In one sense, the court’s ruling was inevitable. In 1986, the Supreme Court found that attorneys couldn’t dismiss jurors based exclusively on race, holding that both defendants and jurors themselves have a right to a racism-free voir dire. Ten years later, the court extended that principle to female jurors, adding a new justification to the mix: Justice Harry Blackmun proclaimed that gender stereotypes are “rooted in and reflective of historical prejudice” and thus serve no valid purpose in jury selection. Anti-gay stereotypes are, of course, rooted in similar “historical prejudice”—a “deplorable tradition of treating gays and lesbians as undeserving of participation in our nation’s most cherished rites and rituals,” in the words of the 9th Circuit. The court, then, had no choice but to shield the jury box from these irrational prejudices.

Yet in another sense, Tuesday’s decision is a critical and novel development in the legal battle for gay rights.

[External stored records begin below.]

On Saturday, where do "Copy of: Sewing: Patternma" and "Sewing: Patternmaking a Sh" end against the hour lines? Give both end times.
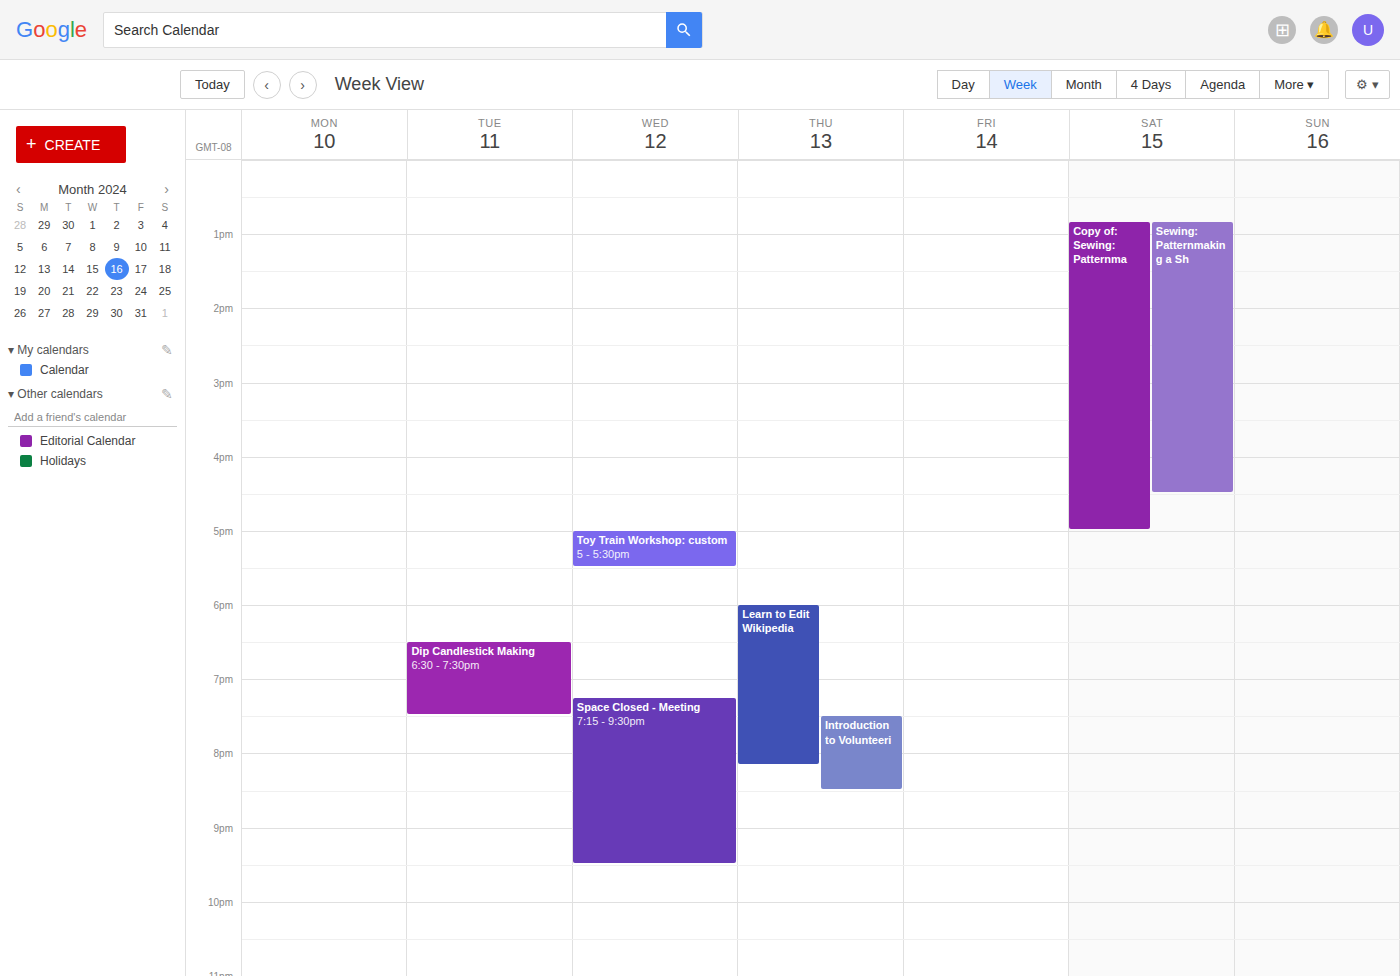
"Copy of: Sewing: Patternma": 5:00 PM, exactly on the 5 PM line. "Sewing: Patternmaking a Sh": 4:30 PM, halfway between the 4 PM and 5 PM lines.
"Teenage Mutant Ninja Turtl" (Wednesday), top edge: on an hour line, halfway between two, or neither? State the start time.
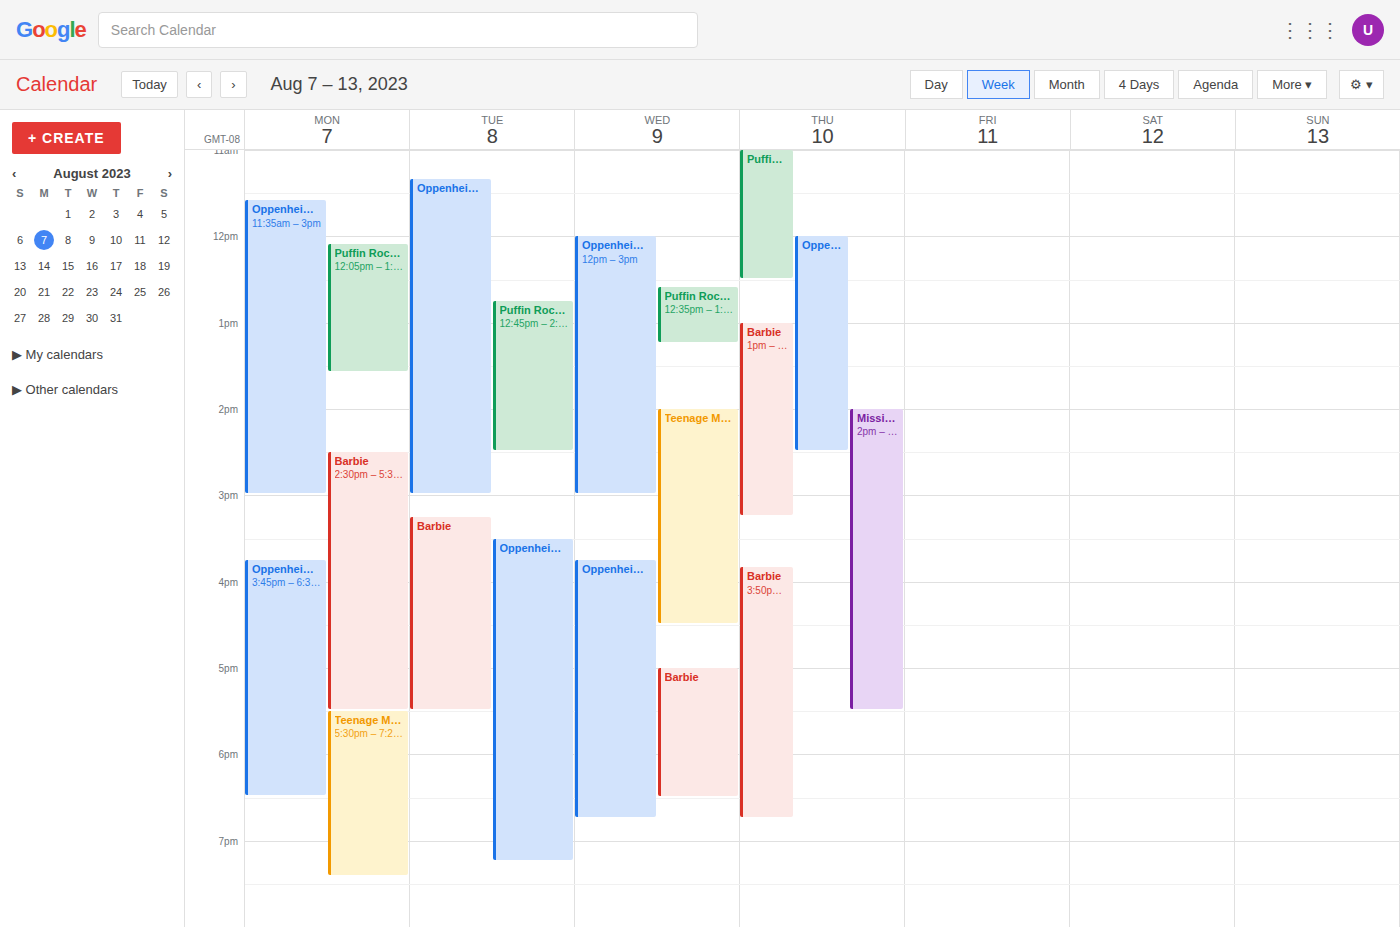
2:00 PM -- exactly on the 2 PM line.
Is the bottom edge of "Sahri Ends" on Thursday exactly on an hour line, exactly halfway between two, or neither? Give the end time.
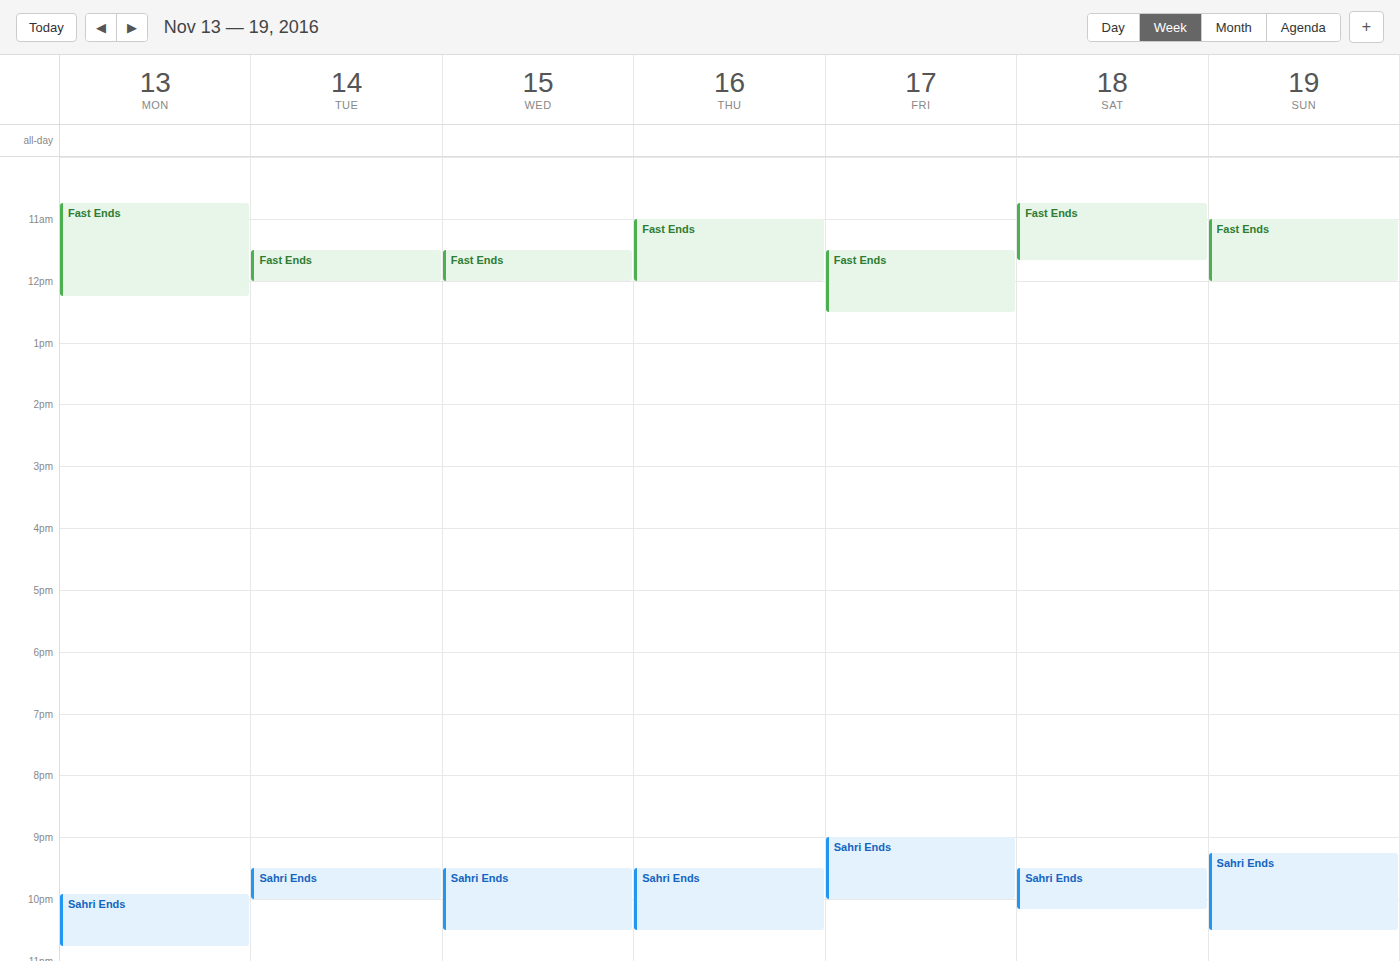
22:30 -- halfway between the 22:00 and 23:00 lines.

The Supreme Court protected blacks and women from prejudiced peremptory challenges because they’re both constitutionally protected classes; in other words, any law that discriminates against them is subject to heightened judicial scrutiny. But the court has never actually declared gays a protected class. Instead, Justice Anthony Kennedy’s pro-gay opinions revel in opacity, making broad gestures toward the dignity of gay people without actually explaining what constitutional protections are afforded to them.

This tactic—scorned by Justice Antonin Scalia as “nonspecific handwaving”—has frustrated lower courts for years, with the court’s vague U.S. v. Windsor opinion only exacerbating the problem. But with this decision, the 9th Circuit became the second court to call the Supremes’ bluff, explicitly extending heightened scrutiny to gays while subtly scolding the justices for keeping mum on the biggest constitutional question of our era. Writing for the court, Judge Stephen Reinhardt flatly declares:

In its words and its deed, Windsor established a level of scrutiny for classifications based on sexual orientation that is unquestionably higher than rational basis review. … In short, Windsor requires heightened scrutiny.

Under such heightened scrutiny, the conclusion of the case itself is foregone. If blacks and women cannot be excluded from jury duty because of their identity, neither can gay people. According to Judge Reinhardt, allowing strikes based on “preconceived notions of the identities, preferences, and biases” of gay people would only perpetuate the “history of exclusion of gays and lesbians from democratic institutions.” And in the world of Windsor, this exclusion cannot stand.

Given that the 9th Circuit’s decision directly conflicts with an earlier ruling from the 8th Circuit, there’s a decent change the Supreme Court might take it up. (The justices love a good circuit split.) And the case might present a nice baby step for the court, extending more rights to gay people without toppling the whole edifice of codified homophobia. There’s certainly no paucity of gay rights cases jostling to make it onto the court’s docket, but for a cautious court, a complex case about pharmaceuticals and jury duty might be the perfect half-measure the justices are looking for.